** Opening Data supplied block **
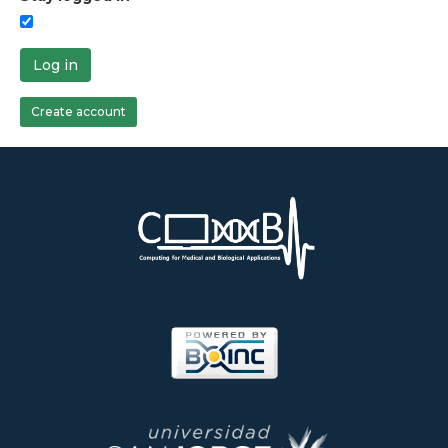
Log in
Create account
** Closing Data supplied block **
** Opening Data supplied block **
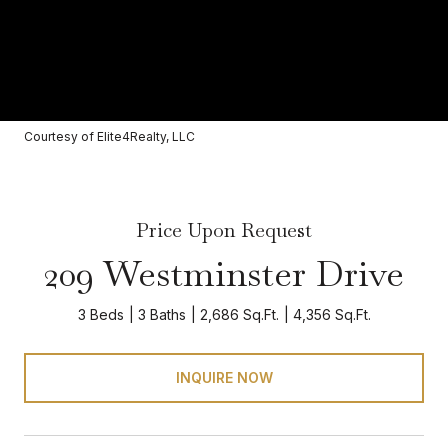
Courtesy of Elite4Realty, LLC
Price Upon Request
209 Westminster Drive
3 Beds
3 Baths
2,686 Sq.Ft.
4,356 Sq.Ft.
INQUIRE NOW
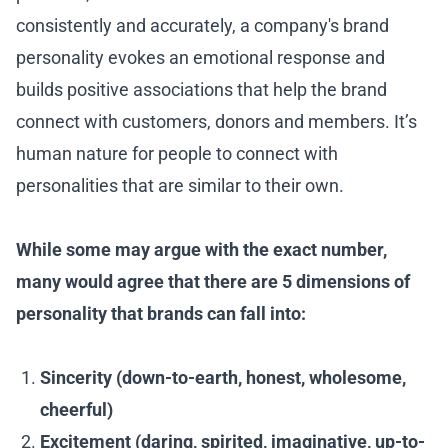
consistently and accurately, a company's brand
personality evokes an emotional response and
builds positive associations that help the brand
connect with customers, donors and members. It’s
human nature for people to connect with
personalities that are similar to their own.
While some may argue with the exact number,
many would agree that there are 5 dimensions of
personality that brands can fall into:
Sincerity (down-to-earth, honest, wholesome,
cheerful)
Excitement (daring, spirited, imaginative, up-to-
** Closing Data supplied block **
Task goal:
Copy every line above that holds the word "personality".

Solution to this exercise:
personality evokes an emotional response and
personality that brands can fall into:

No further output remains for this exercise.